# Deer Crossing.



## hobbsy1010 (Jun 4, 2011)

Well just when you thought it was safe to go back out on the road!!! :-\

http://www.youtube.com/watch?feature=player_embedded&v=CI8UPHMzZm8

Hobbsy


----------



## einspänner (Sep 8, 2012)

Oh I so hope this a brilliant piece of satire and not further proof of poor US education. :-[


----------



## Ozkar (Jul 4, 2011)

I'd lean more towards inbreeding than a lack of education..............


----------



## R E McCraith (Nov 24, 2011)

Hob - LOL!!!!!!!!!LOL!!!!!!! - I agree with the lady - I only throw my trash out the window if the road does not have a NO LITTERING SIGN !!!!!!!!!!


----------



## einspänner (Sep 8, 2012)

Ozkar said:


> I'd lean more towards inbreeding than a lack of education..............

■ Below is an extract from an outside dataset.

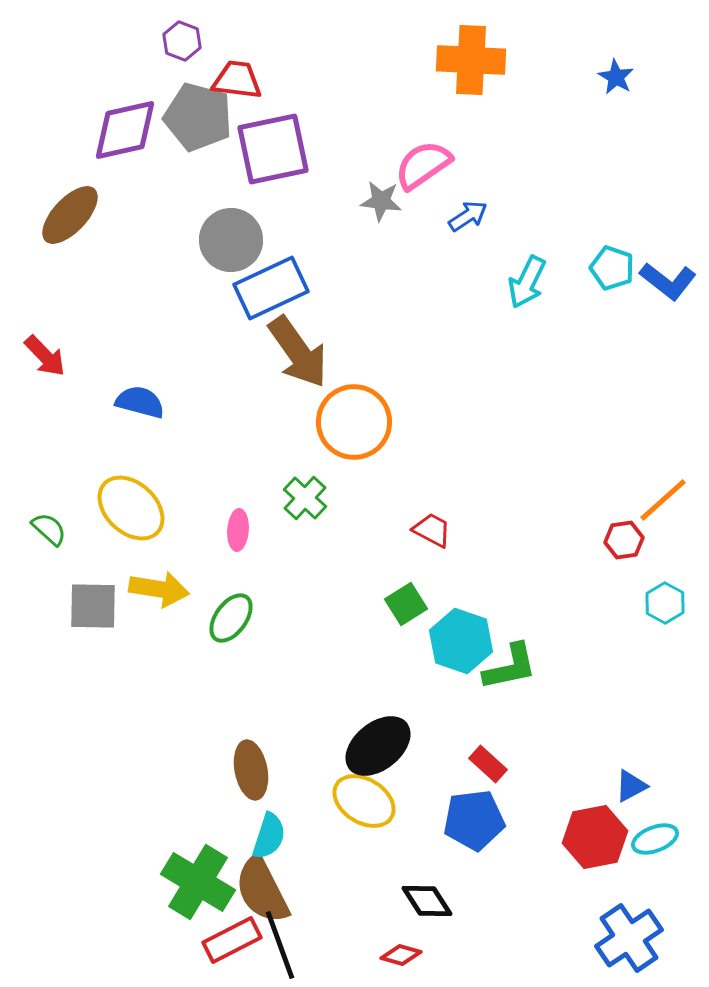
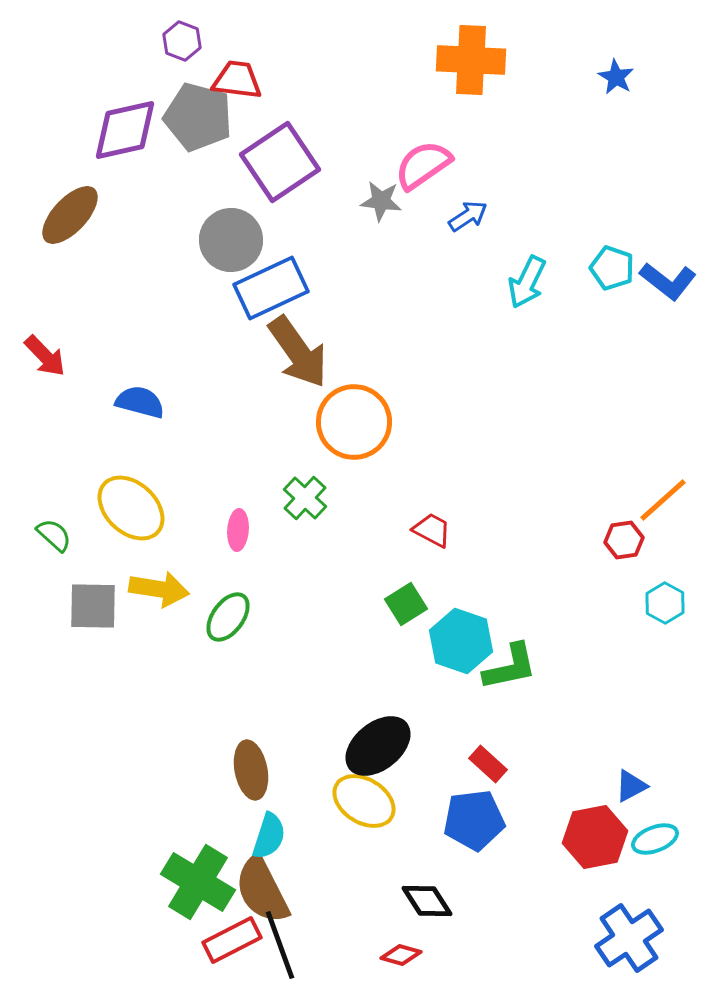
purple square at (273, 149): moved 7 px right, 13 px down; rotated 22 degrees counterclockwise
green semicircle at (49, 529): moved 5 px right, 6 px down
green ellipse at (231, 618): moved 3 px left, 1 px up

Oh ya, you betcha. You might be on to someting der. You have to take what you can get for a mate in North Dakota. It's about as populous as the Outback, dontcha know. 

Excuse me. I'm going to go watch Fargo now.


----------



## Ozkar (Jul 4, 2011)

hobbsy1010 said:


> Well just when you thought it was safe to go back out on the road!!! :-\
> 
> http://www.youtube.com/watch?feature=player_embedded&v=CI8UPHMzZm8
> 
> Hobbsy


Just so's you know Hobbsy.................the people in Oz who are like that all live in Tassie !!!   You can always tell a tasmanian Virgin, she can run faster than her brothers and her father!


----------



## datacan (May 15, 2011)

:-[ felt my IQ drop ten points just by watching the video. 

She I will probably have to label shoes ... Left, Right.


----------